**TEXT SECTION**

──────────────────────────────

Conclusions: We suggest that an automatic quantitative system to measure disease progression as well as prion contamination of organs, blood and food product is feasible. Moreover, the concept of qRT-QuIC should be applicable to measure other disease-associated proteins rich in β-pleated structures (amyloid) that bind ThT and that show seeded aggregation.

Figure 1

The basis of amplifying PrP^Sc with RT-QuIC. (a) Schematic illustration of RT-QuIC. PrP^Sc converts rPrPsen to rPrPres thereby increasing the total amount of β-sheeted PrP. This increase can be demonstrated by the increased value of ThT-fluorescence. Therefore, the sample containing PrP^Sc (prion) is distinguished from that without PrP^Sc (non-prion). RFU, relative fluorescence units. (b) However, it was not the amount of newly formed rPrPres but the time to reach the steep increase of amplification (ascendant curves) that was related to the seeded quantity of PK-treated PrP^Sc (PrP^27-30). Different amounts of purified mouse RML scrapie-prion PrP^27-30 and normal mouse PrP^C were seeded into reactions to perform 80 hours of RT-QuIC. PrP^C did not cause ascendant curves.

──────────────────────────────

**TASK TO CARRY OUT**
Reproduce the RT-QuIC passage word for word, from "Conclusions: We suggest" up to and including "show seeded aggregation.".

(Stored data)
──────────────────────────────

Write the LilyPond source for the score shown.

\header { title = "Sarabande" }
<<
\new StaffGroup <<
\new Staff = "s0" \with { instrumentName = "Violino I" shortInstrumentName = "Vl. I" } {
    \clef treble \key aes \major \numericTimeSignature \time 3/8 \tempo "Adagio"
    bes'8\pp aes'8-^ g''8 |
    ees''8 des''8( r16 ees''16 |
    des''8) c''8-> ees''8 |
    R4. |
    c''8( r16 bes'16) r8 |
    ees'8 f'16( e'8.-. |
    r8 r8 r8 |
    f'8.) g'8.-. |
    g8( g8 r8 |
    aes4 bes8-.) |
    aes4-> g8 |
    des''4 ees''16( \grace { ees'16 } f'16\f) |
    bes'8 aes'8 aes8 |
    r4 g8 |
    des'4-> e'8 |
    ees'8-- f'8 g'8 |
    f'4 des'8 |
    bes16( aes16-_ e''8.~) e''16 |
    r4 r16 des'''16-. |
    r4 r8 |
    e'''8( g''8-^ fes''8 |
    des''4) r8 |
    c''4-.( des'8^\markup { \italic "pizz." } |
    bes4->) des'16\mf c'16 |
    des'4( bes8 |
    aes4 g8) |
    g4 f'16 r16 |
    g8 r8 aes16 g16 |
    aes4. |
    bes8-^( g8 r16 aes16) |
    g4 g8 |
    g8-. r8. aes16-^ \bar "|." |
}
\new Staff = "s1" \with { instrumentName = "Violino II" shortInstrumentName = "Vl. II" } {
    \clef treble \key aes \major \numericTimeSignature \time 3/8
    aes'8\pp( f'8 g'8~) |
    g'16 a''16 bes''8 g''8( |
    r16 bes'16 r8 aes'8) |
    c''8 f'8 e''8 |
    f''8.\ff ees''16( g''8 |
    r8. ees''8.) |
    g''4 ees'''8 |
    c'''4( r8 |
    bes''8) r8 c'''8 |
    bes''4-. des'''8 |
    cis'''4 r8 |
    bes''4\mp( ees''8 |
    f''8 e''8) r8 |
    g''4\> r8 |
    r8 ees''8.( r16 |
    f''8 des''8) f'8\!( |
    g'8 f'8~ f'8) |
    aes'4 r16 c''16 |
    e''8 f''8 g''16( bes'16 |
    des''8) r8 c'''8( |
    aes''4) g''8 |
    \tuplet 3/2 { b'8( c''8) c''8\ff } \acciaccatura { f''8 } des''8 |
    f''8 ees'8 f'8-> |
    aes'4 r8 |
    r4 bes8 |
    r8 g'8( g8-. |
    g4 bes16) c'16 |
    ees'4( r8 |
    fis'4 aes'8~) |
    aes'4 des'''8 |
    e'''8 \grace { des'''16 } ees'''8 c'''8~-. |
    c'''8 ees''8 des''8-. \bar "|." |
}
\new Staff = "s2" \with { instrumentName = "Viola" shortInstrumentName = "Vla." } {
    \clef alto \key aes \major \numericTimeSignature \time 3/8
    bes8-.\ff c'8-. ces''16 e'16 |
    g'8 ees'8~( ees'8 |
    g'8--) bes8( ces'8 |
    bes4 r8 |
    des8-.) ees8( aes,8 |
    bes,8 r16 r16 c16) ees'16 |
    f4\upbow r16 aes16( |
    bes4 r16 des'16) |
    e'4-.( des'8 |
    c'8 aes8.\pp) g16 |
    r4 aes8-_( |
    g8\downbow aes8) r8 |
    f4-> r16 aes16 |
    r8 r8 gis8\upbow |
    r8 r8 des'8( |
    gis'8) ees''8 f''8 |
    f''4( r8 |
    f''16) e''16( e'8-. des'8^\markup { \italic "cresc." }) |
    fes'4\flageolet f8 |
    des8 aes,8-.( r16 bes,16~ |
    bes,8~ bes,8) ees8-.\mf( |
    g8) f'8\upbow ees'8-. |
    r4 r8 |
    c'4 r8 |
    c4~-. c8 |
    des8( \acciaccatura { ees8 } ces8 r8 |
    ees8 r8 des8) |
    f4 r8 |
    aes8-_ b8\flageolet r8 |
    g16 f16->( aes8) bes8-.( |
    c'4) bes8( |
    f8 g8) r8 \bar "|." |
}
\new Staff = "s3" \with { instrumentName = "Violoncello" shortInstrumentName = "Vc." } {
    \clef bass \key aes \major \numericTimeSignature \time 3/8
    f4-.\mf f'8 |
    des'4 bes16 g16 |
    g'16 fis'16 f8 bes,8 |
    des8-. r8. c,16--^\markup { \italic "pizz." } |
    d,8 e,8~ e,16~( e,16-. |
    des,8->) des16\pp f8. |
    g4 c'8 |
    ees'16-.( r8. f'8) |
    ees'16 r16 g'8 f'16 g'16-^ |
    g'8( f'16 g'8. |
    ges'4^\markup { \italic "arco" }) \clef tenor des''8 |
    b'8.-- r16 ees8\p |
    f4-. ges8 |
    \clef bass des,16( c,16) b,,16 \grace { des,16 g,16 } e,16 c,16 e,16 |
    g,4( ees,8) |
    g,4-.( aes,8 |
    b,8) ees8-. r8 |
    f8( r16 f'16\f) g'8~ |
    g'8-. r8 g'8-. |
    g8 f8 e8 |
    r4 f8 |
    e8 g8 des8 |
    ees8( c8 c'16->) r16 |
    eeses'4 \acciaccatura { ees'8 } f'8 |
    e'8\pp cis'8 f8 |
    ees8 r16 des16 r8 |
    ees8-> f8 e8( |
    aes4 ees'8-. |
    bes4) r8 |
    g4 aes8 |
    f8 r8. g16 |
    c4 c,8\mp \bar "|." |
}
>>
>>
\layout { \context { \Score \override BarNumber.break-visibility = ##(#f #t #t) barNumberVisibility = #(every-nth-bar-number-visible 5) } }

──────────────────────────────

**RESULT OF THE TASK**
Conclusions: We suggest that an automatic quantitative system to measure disease progression as well as prion contamination of organs, blood and food product is feasible. Moreover, the concept of qRT-QuIC should be applicable to measure other disease-associated proteins rich in β-pleated structures (amyloid) that bind ThT and that show seeded aggregation.